前に王都へ行ったときは、めちゃくちゃ早く行きたいから貴族専用の特急馬車だったが、今はただの馬車である。
アンネルさんはハクロがわなに使っていた糸をもらえてすごく涙を流していた。なんでもアラクネの糸はかなり高く売れるらしく、しかもハクロはその中でも超レアモンスターにあたるのでその価値はとんでもないそうだ。別に俺にとっては、服がただで手に入る程度しか思えない。

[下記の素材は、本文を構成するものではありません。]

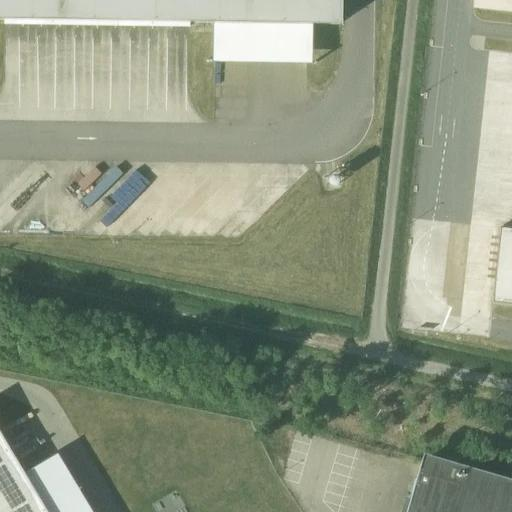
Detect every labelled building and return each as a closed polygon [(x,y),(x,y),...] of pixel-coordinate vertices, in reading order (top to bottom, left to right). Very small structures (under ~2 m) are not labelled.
[(0,0),(0,20),(340,25),(339,0),(0,0)] [(61,184),(74,172),(67,165),(54,177),(61,184)] [(491,303),(511,305),(511,230),(499,229),(491,303)] [(0,511),(44,511),(0,436),(0,511)] [(471,475),(425,461),(419,481),(415,480),(409,500),(413,501),(409,511),(511,511),(511,482),(472,470),(471,475)]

「いや、だからさアラクネの糸ってのはかなりの強度と質があるから高いんだよ。それを目当てにアラクネの住処へ行くものなんかいるが、アラクネはかなり強いモンスターだから滅多に手に入れられないんだ。しかもそいつはアラクネの中でもかなり上の種族だろ。より高く取引できるんだよ。それなのに欲がないなぁ」
「そんなこと言われても、一応金は困ってないんだよな。昔からモンスター狩りまくっていたからなぁ」
「いつからやってんだよ・・・。ま、そいつを従魔にできたならそれだけの実力はあるのか」
ちなみに、今ハクロとスラ太郎は互いに何か会話していた。
「プルプルン」
「へーっ、スラ太郎さんはゼロ様が3歳の時くらいから一緒にいるんですか」
「プルルルン」
「ふむふむ、自分より年齢が上でも序列は変わらない。先輩後輩とあると」
「プルプルンプル」
「でも、平等に扱ってくれる人だと」
「プルン!」
「だから先輩とかさん付けしなくてもいいんですね。わかりました!」
どうやって会話が成立しているんだろうか?スラ太郎とは長いから仕草でまだわかるけど、その鳴き声だけでよくわかるな。
ふと見るとアンネルさんも同じことを思ったんだろうか。俺たちは互いに苦笑した。
その会話が成り立つ理由を聞いてみようとしたとき、ハクロが突然何か警戒するような顔をした。
「ゼロ様、何か近づいてきています。この気配はおそらくモンスターの群れです」
「なに、モンスターの群れだと。ハクロはそれがわかるのか?」
「はい、蜘蛛は巣を作って獲物を待つ習性があります。私たちアラクネは同じことをしていますが、私は今糸ではなく魔力を薄く細くしたものを辺りにひいていました。そのうちの幾つかに反応があるんです」
意外にも(意外じゃないかな?)ハクロはかなり有能そうな奴だった。